WHAT YOU NEED TO DO
Restate the whole of the data below word for word, skipping the images.

TASK MATERIAL
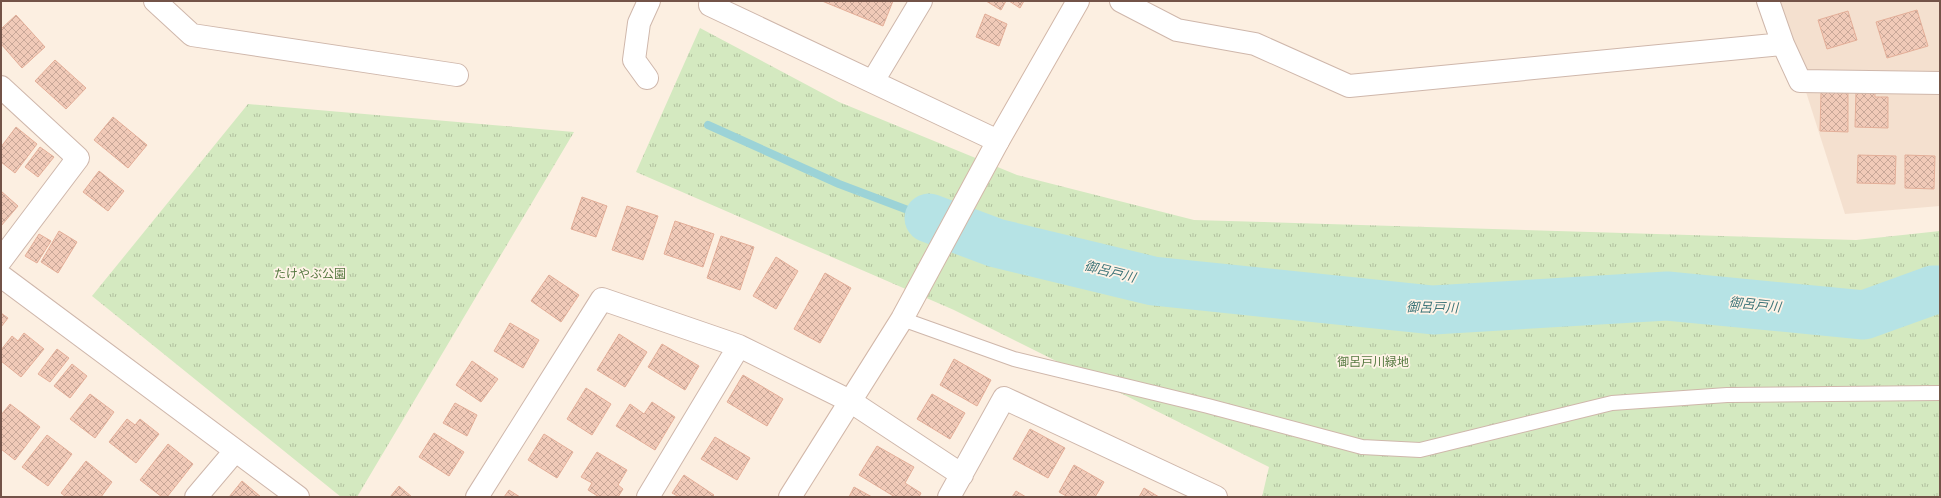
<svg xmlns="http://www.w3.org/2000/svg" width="1941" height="498" font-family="Montserrat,'Noto Sans JP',sans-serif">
<defs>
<pattern id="grass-tufts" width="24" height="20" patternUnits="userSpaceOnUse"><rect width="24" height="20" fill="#d4e9c0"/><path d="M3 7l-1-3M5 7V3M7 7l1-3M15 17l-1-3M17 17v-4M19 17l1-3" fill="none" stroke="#b0bf9e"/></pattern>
<pattern id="building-cross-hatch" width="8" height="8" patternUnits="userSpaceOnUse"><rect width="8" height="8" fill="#f1cab8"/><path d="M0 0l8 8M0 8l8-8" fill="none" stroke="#c8a798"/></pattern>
</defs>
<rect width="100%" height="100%" fill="#fcefe1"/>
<path fill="#f4e0cf" d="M1777 1H1940V206L1845 214Z"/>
<path fill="url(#grass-tufts)" d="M700 28 839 102 1017 175 1194 220 1856 240 1940 231V497H1262L1269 467 954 310 636 172Z
M248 104 574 132 357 497H341L92 296Z"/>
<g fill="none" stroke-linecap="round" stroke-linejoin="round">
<path stroke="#9cd3d7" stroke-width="8" d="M708 125 839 184 929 218"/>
<path stroke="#b6e3e5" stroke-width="49" d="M929 218 996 243 1153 281 1433 310 1667 296 1864 315 1933 290H1940"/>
</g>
<path fill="url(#building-cross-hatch)" stroke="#e4af99" d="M822 1H893L883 26Z
M986 1H1006L1001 10Z
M1009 1H1024L1020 8Z
M1917 10 1928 46 1887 58 1876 22Z
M1848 11 1857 40 1827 49 1818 20Z
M985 14 1007 24 999 46 976 37Z
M16 15 45 47 22 68 1 44V29Z
M55 60 86 88 66 109 35 81Z
M1856 91 1875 92V97H1888V128L1855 127Z
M1821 92 1848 93V132L1820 131Z
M113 117 147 145 128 168 94 140Z
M16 127 37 144 15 173 1 162V147Z
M40 147 54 157 38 177 25 167Z
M1858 155 1896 156 1895 184 1857 183Z
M1905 155 1935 156 1934 189 1905 188Z
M99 171 124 191 108 211 83 192Z
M1 191 18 206 1 226Z
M582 197 607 206 596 237 571 229Z
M627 206 658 216 643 260 612 250Z
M675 221 714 234 703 267 664 254Z
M59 231 77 242 58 273 41 262Z
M39 234 51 241 37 263 25 256Z
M721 236 754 247 740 290 707 278Z
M776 257 798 271 776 309 753 296Z
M825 273 851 288 820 343 794 329Z
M549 275 579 295 561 322 531 301Z
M1 313 8 318 1 327Z
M510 323 539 340 523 368 494 351Z
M24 333 44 349 21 377 1 361V350L12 336 18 341Z
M619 334 647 352 625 387 597 370Z
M662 344 699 366 685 390 648 367Z
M57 349 69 358 50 382 38 374Z
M954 359 991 380 977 406 940 385Z
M472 361 498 379 481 402 456 385Z
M72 364 87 376 70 398 54 386Z
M743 375 783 399 767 426 727 402Z
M586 388 611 404 592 435 567 419Z
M90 394 114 412 95 438 70 419Z
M932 394 965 413 950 439 917 419Z
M652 402 675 417 655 450 616 426 630 404 644 414Z
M455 403 477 415 467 436 443 423Z
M10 404 40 427 15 460 1 449V415Z
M127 419 135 425 140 419 159 434 136 463 109 442Z
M1030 429 1065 448 1048 478 1013 459Z
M434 433 464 452 449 476 419 457Z
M544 434 573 452 557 478 528 460Z
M47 435 72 454 48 486 22 467Z
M715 437 750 458 737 480 701 459Z
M168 444 193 464 167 497H162L140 480Z
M877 446 914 467 905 483 921 493 919 497H895L859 475Z
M597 452 627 470 618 485 623 489 618 497H599L588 490 592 483 581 477Z
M86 461 112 482 101 497H66L61 493Z
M1074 465 1104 482 1095 497H1068L1059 492Z
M684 475 714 495 712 497H679L672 493Z
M242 481 261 497H229Z
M399 486 412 497H390Z
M854 487 872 497H849Z
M1144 488 1159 497H1139Z
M509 490 520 497H504Z
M1016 491 1026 497H1012Z"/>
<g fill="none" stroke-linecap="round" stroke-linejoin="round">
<defs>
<path id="lane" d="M902 319 1014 359 1208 406 1362 447 1420 450 1612 403 1727 395 1940 393"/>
<path id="street" d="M155 1 192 35 457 75
M711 1 710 5 998 141
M1121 1 1177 30 1255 44 1349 86 1783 44
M1768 1 1783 44 1800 81 1940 83
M647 78 634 60 639 23 649 1
M873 81 921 1
M1 87 78 158 1 260
M1 276 298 497
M196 497 235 451
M477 497 602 299 739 346 850 401 962 475
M648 497 739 346
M949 497 1004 398 1216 497"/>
<path id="secondary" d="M790 497 902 319 998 141 1078 1"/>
</defs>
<use href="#lane" stroke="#cfb7ab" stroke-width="16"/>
<use href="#street" stroke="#cfb7ab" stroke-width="24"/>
<use href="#secondary" stroke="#d2b7a8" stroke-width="24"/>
<use href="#lane" stroke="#fff" stroke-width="14"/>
<use href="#street" stroke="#fff" stroke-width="22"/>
<use href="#secondary" stroke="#fff" stroke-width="22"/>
</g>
<g text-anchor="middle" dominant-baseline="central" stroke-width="3.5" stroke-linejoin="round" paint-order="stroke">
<g font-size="12" fill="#567940" stroke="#fff3e7">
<text x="310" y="273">たけやぶ公園</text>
<text x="1373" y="361">御呂戸川緑地</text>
</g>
<g font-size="13" font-style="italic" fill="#3c7478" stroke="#fff3e7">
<text transform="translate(1110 271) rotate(14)">御呂戸川</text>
<text transform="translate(1755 304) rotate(6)">御呂戸川</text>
<text transform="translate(1432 307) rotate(1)">御呂戸川</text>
</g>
</g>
<rect width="1941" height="498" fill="none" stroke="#735348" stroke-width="4"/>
</svg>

RESPONSE TO THE EXERCISE
<svg xmlns="http://www.w3.org/2000/svg" width="1941" height="498" font-family="Montserrat,'Noto Sans JP',sans-serif">
<defs>
<pattern id="grass-tufts" width="24" height="20" patternUnits="userSpaceOnUse"><rect width="24" height="20" fill="#d4e9c0"/><path d="M3 7l-1-3M5 7V3M7 7l1-3M15 17l-1-3M17 17v-4M19 17l1-3" fill="none" stroke="#b0bf9e"/></pattern>
<pattern id="building-cross-hatch" width="8" height="8" patternUnits="userSpaceOnUse"><rect width="8" height="8" fill="#f1cab8"/><path d="M0 0l8 8M0 8l8-8" fill="none" stroke="#c8a798"/></pattern>
</defs>
<rect width="100%" height="100%" fill="#fcefe1"/>
<path fill="#f4e0cf" d="M1777 1H1940V206L1845 214Z"/>
<path fill="url(#grass-tufts)" d="M700 28 839 102 1017 175 1194 220 1856 240 1940 231V497H1262L1269 467 954 310 636 172Z
M248 104 574 132 357 497H341L92 296Z"/>
<g fill="none" stroke-linecap="round" stroke-linejoin="round">
<path stroke="#9cd3d7" stroke-width="8" d="M708 125 839 184 929 218"/>
<path stroke="#b6e3e5" stroke-width="49" d="M929 218 996 243 1153 281 1433 310 1667 296 1864 315 1933 290H1940"/>
</g>
<path fill="url(#building-cross-hatch)" stroke="#e4af99" d="M822 1H893L883 26Z
M986 1H1006L1001 10Z
M1009 1H1024L1020 8Z
M1917 10 1928 46 1887 58 1876 22Z
M1848 11 1857 40 1827 49 1818 20Z
M985 14 1007 24 999 46 976 37Z
M16 15 45 47 22 68 1 44V29Z
M55 60 86 88 66 109 35 81Z
M1856 91 1875 92V97H1888V128L1855 127Z
M1821 92 1848 93V132L1820 131Z
M113 117 147 145 128 168 94 140Z
M16 127 37 144 15 173 1 162V147Z
M40 147 54 157 38 177 25 167Z
M1858 155 1896 156 1895 184 1857 183Z
M1905 155 1935 156 1934 189 1905 188Z
M99 171 124 191 108 211 83 192Z
M1 191 18 206 1 226Z
M582 197 607 206 596 237 571 229Z
M627 206 658 216 643 260 612 250Z
M675 221 714 234 703 267 664 254Z
M59 231 77 242 58 273 41 262Z
M39 234 51 241 37 263 25 256Z
M721 236 754 247 740 290 707 278Z
M776 257 798 271 776 309 753 296Z
M825 273 851 288 820 343 794 329Z
M549 275 579 295 561 322 531 301Z
M1 313 8 318 1 327Z
M510 323 539 340 523 368 494 351Z
M24 333 44 349 21 377 1 361V350L12 336 18 341Z
M619 334 647 352 625 387 597 370Z
M662 344 699 366 685 390 648 367Z
M57 349 69 358 50 382 38 374Z
M954 359 991 380 977 406 940 385Z
M472 361 498 379 481 402 456 385Z
M72 364 87 376 70 398 54 386Z
M743 375 783 399 767 426 727 402Z
M586 388 611 404 592 435 567 419Z
M90 394 114 412 95 438 70 419Z
M932 394 965 413 950 439 917 419Z
M652 402 675 417 655 450 616 426 630 404 644 414Z
M455 403 477 415 467 436 443 423Z
M10 404 40 427 15 460 1 449V415Z
M127 419 135 425 140 419 159 434 136 463 109 442Z
M1030 429 1065 448 1048 478 1013 459Z
M434 433 464 452 449 476 419 457Z
M544 434 573 452 557 478 528 460Z
M47 435 72 454 48 486 22 467Z
M715 437 750 458 737 480 701 459Z
M168 444 193 464 167 497H162L140 480Z
M877 446 914 467 905 483 921 493 919 497H895L859 475Z
M597 452 627 470 618 485 623 489 618 497H599L588 490 592 483 581 477Z
M86 461 112 482 101 497H66L61 493Z
M1074 465 1104 482 1095 497H1068L1059 492Z
M684 475 714 495 712 497H679L672 493Z
M242 481 261 497H229Z
M399 486 412 497H390Z
M854 487 872 497H849Z
M1144 488 1159 497H1139Z
M509 490 520 497H504Z
M1016 491 1026 497H1012Z"/>
<g fill="none" stroke-linecap="round" stroke-linejoin="round">
<defs>
<path id="lane" d="M902 319 1014 359 1208 406 1362 447 1420 450 1612 403 1727 395 1940 393"/>
<path id="street" d="M155 1 192 35 457 75
M711 1 710 5 998 141
M1121 1 1177 30 1255 44 1349 86 1783 44
M1768 1 1783 44 1800 81 1940 83
M647 78 634 60 639 23 649 1
M873 81 921 1
M1 87 78 158 1 260
M1 276 298 497
M196 497 235 451
M477 497 602 299 739 346 850 401 962 475
M648 497 739 346
M949 497 1004 398 1216 497"/>
<path id="secondary" d="M790 497 902 319 998 141 1078 1"/>
</defs>
<use href="#lane" stroke="#cfb7ab" stroke-width="16"/>
<use href="#street" stroke="#cfb7ab" stroke-width="24"/>
<use href="#secondary" stroke="#d2b7a8" stroke-width="24"/>
<use href="#lane" stroke="#fff" stroke-width="14"/>
<use href="#street" stroke="#fff" stroke-width="22"/>
<use href="#secondary" stroke="#fff" stroke-width="22"/>
</g>
<g text-anchor="middle" dominant-baseline="central" stroke-width="3.5" stroke-linejoin="round" paint-order="stroke">
<g font-size="12" fill="#567940" stroke="#fff3e7">
<text x="310" y="273">たけやぶ公園</text>
<text x="1373" y="361">御呂戸川緑地</text>
</g>
<g font-size="13" font-style="italic" fill="#3c7478" stroke="#fff3e7">
<text transform="translate(1110 271) rotate(14)">御呂戸川</text>
<text transform="translate(1755 304) rotate(6)">御呂戸川</text>
<text transform="translate(1432 307) rotate(1)">御呂戸川</text>
</g>
</g>
<rect width="1941" height="498" fill="none" stroke="#735348" stroke-width="4"/>
</svg>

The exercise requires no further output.